(PROBLEM REQUIREMENTS) Copy out each line of the listing below that contains the word "layout".

(DATA RECORDS)
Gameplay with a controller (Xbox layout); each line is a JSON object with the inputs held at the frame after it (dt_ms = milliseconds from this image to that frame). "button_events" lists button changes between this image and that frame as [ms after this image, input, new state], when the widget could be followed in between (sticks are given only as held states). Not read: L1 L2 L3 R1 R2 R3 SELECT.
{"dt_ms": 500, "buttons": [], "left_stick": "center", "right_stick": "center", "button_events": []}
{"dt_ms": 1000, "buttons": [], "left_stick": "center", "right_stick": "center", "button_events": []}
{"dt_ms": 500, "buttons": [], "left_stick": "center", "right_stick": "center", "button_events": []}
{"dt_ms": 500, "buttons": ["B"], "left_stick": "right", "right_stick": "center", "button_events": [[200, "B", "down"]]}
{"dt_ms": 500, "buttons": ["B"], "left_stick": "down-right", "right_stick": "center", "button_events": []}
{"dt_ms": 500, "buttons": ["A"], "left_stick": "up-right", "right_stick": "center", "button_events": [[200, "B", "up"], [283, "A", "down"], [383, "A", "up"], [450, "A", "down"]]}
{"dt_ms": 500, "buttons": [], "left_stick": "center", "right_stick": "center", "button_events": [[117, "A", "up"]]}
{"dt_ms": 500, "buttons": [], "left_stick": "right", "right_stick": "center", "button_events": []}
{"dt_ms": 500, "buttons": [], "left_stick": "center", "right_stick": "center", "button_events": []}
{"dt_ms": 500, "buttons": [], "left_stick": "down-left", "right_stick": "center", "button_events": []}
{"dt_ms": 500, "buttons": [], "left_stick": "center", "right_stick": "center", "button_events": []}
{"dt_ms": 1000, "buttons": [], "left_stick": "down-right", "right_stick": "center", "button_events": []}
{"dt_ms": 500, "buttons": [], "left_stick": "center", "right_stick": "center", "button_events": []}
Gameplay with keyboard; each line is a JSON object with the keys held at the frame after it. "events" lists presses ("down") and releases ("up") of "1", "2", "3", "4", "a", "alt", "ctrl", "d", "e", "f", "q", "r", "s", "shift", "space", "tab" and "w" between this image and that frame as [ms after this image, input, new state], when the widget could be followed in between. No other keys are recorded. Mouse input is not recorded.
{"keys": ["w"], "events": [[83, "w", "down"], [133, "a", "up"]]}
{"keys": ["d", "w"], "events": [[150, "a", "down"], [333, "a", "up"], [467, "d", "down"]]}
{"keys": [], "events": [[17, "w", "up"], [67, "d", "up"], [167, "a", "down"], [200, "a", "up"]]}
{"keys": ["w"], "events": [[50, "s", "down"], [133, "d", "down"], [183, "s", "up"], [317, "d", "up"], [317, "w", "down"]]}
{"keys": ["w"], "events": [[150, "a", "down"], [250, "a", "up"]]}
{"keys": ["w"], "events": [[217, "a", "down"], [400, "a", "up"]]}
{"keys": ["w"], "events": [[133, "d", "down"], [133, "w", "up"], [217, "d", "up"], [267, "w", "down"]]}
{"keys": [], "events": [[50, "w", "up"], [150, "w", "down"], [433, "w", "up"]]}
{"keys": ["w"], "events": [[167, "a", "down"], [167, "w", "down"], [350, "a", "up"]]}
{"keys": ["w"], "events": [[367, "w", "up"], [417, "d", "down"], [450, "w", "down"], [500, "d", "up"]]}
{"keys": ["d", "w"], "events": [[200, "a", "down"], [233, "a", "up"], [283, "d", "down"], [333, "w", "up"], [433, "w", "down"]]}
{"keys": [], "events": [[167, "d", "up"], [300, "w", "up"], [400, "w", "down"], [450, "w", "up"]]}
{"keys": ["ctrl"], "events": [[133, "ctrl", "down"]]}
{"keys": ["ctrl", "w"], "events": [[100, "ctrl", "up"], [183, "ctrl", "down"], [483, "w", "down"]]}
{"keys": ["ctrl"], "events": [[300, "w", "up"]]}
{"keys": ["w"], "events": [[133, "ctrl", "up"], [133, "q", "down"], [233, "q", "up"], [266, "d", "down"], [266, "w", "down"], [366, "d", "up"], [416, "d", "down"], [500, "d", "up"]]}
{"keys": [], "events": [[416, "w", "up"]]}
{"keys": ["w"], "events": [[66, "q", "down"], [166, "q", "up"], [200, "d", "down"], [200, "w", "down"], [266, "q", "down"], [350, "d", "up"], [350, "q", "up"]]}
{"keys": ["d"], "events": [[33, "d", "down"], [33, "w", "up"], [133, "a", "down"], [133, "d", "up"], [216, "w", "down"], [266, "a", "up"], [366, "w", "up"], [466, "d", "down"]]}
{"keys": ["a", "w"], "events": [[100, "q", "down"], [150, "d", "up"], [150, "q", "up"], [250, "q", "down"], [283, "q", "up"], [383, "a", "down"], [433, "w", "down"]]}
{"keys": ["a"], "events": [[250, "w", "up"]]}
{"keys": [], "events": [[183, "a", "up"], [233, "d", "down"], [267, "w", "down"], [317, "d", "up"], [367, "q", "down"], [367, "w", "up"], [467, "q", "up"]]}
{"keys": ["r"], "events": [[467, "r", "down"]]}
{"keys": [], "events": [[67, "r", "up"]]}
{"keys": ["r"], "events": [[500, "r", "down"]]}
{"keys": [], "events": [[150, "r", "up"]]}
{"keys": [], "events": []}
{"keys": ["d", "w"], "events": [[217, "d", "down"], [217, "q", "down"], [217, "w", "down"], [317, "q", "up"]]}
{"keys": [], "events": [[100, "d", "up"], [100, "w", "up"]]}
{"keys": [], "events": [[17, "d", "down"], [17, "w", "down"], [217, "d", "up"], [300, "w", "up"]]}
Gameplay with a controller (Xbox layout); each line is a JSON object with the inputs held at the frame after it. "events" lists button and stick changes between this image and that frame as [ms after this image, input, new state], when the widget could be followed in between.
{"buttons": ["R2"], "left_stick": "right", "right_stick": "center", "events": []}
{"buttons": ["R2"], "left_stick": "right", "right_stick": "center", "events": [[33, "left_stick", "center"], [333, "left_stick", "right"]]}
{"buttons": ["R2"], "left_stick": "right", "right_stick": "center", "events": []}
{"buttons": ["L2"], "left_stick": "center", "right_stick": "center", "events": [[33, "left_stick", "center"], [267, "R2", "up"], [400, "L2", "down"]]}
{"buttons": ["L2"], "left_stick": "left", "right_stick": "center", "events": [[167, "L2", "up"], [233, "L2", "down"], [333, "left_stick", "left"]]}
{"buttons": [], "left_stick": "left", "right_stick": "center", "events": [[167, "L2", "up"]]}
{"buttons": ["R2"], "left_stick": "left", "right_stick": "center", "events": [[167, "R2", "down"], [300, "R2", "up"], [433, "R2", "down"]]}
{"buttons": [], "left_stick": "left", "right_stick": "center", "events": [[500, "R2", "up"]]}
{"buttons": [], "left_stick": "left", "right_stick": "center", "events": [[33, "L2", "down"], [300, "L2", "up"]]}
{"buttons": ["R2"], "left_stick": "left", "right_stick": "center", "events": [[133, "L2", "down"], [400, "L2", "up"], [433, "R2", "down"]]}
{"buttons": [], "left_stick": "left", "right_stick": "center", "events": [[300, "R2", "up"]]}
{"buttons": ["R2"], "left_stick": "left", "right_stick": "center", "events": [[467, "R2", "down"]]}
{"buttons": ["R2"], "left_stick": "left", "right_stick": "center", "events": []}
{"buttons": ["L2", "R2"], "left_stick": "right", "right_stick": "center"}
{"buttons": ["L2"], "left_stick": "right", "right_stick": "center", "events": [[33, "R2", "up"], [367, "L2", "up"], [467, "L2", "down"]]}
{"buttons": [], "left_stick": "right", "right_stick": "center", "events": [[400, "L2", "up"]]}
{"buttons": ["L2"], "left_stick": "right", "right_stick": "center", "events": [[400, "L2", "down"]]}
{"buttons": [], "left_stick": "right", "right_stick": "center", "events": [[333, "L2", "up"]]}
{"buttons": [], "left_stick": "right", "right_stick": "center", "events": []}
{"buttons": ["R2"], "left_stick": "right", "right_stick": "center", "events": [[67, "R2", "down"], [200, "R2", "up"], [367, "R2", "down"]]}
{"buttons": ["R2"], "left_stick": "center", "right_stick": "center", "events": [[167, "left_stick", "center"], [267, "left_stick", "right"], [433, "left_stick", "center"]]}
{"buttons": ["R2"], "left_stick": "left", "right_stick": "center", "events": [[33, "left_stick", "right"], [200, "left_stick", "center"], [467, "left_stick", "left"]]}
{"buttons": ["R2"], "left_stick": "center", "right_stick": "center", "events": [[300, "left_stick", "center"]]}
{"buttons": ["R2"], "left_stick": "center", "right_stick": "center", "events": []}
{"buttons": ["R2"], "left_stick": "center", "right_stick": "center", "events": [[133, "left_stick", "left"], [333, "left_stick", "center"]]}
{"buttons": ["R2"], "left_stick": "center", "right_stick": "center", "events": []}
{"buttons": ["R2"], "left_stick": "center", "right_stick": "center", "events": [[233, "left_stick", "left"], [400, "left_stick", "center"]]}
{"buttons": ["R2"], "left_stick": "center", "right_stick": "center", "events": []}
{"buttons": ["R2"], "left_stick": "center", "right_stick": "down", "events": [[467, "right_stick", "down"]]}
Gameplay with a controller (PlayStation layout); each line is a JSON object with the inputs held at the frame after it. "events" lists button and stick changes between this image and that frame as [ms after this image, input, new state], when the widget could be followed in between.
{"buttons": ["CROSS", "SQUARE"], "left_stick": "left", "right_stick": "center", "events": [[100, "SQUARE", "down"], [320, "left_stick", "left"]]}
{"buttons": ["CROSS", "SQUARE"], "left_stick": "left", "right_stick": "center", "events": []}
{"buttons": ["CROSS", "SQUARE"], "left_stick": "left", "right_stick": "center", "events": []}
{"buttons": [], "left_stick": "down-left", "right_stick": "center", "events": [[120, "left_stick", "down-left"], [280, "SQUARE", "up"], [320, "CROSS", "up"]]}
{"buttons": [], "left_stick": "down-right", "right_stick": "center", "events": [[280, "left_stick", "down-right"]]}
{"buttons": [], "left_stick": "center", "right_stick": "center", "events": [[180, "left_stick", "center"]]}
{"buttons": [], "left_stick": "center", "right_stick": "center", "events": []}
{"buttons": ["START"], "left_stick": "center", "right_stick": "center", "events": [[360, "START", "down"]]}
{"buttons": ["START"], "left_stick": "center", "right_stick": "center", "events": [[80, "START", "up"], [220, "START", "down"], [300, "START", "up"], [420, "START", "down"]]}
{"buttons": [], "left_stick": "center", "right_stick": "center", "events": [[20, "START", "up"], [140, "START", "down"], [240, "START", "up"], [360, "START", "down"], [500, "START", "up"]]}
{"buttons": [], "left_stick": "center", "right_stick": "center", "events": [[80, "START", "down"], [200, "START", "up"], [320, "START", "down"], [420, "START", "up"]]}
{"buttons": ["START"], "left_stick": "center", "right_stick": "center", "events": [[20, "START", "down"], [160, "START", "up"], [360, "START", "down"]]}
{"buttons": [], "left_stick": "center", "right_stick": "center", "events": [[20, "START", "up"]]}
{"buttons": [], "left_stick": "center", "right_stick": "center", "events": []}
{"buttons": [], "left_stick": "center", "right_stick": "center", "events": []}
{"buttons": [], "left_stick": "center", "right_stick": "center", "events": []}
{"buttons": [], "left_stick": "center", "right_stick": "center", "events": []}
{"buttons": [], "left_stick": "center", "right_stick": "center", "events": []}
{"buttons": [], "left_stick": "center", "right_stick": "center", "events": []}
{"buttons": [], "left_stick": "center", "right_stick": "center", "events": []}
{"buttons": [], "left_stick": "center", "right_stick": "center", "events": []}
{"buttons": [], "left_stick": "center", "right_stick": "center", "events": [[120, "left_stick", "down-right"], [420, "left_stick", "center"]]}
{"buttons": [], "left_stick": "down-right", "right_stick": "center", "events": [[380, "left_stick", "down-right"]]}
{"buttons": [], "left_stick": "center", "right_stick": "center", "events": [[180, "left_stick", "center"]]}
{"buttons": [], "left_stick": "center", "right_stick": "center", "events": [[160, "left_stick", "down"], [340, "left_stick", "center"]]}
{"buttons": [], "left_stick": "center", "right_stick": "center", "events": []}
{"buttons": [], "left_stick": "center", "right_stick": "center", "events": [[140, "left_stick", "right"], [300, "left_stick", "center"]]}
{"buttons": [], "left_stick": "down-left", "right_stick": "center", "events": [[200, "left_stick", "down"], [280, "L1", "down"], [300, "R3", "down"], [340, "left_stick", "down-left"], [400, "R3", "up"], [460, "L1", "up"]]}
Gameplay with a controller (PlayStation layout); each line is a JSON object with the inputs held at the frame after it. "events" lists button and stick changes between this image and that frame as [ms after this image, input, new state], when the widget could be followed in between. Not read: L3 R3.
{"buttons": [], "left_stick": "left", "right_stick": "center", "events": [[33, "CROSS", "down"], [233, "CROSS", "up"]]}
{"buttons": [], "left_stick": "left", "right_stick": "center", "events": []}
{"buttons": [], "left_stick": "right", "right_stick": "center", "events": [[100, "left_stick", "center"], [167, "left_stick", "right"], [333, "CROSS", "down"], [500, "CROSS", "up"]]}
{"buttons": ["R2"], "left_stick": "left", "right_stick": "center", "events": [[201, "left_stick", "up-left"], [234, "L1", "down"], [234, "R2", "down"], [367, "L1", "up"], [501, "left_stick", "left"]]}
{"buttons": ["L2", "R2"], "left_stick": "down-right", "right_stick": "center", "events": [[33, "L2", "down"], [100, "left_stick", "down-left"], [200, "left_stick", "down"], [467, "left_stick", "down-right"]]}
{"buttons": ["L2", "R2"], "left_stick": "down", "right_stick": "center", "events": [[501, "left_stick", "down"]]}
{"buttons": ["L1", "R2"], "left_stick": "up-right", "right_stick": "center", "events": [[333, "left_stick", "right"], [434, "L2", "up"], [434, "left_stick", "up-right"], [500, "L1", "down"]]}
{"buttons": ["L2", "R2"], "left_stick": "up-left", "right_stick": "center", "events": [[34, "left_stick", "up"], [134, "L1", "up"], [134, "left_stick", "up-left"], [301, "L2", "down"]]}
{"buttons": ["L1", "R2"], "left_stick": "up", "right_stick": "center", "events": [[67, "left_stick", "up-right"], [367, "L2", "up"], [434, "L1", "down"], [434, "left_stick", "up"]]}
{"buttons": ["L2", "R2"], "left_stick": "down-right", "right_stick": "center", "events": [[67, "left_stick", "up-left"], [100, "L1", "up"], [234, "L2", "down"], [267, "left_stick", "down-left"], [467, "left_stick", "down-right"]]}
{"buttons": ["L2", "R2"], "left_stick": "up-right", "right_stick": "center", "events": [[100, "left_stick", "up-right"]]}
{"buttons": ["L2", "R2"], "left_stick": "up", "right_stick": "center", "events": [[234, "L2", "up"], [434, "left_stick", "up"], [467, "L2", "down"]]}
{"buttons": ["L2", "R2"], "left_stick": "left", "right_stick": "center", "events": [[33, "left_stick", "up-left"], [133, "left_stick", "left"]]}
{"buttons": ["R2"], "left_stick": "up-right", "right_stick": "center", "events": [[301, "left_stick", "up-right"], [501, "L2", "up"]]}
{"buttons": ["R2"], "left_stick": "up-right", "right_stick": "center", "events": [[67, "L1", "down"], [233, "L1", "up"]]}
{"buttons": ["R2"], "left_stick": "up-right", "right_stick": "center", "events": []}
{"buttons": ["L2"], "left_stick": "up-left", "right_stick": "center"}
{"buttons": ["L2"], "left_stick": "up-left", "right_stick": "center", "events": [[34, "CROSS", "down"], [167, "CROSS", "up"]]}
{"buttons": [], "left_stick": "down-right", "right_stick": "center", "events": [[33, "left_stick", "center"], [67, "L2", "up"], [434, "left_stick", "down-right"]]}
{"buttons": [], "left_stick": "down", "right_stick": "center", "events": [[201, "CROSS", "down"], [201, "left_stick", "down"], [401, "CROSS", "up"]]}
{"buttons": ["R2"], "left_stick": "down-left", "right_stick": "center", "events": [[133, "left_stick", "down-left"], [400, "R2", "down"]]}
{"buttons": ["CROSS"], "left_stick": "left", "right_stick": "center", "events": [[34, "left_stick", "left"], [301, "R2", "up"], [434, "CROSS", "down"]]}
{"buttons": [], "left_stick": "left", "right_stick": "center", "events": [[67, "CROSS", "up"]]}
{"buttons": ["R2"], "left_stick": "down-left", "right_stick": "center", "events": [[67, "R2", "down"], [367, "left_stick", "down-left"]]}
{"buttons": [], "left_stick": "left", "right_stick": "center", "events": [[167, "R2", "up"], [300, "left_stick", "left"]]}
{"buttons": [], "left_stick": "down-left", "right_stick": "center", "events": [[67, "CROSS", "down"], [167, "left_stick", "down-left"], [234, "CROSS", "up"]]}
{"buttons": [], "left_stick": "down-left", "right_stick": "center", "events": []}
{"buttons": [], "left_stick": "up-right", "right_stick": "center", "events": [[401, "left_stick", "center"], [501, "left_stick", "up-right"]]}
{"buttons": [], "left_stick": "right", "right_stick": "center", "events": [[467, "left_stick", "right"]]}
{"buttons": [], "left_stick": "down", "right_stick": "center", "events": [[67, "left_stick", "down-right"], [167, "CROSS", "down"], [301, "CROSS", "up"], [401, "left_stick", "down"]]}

(TASK RESULT)
Gameplay with a controller (Xbox layout); each line is a JSON object with the inputs held at the frame after it (dt_ms = milliseconds from this image to that frame). "button_events" lists button changes between this image and that frame as [ms after this image, input, new state], when the widget could be followed in between (sticks are given only as held states). Not read: L1 L2 L3 R1 R2 R3 SELECT.
Gameplay with a controller (Xbox layout); each line is a JSON object with the inputs held at the frame after it. "events" lists button and stick changes between this image and that frame as [ms after this image, input, new state], when the widget could be followed in between.
Gameplay with a controller (PlayStation layout); each line is a JSON object with the inputs held at the frame after it. "events" lists button and stick changes between this image and that frame as [ms after this image, input, new state], when the widget could be followed in between.
Gameplay with a controller (PlayStation layout); each line is a JSON object with the inputs held at the frame after it. "events" lists button and stick changes between this image and that frame as [ms after this image, input, new state], when the widget could be followed in between. Not read: L3 R3.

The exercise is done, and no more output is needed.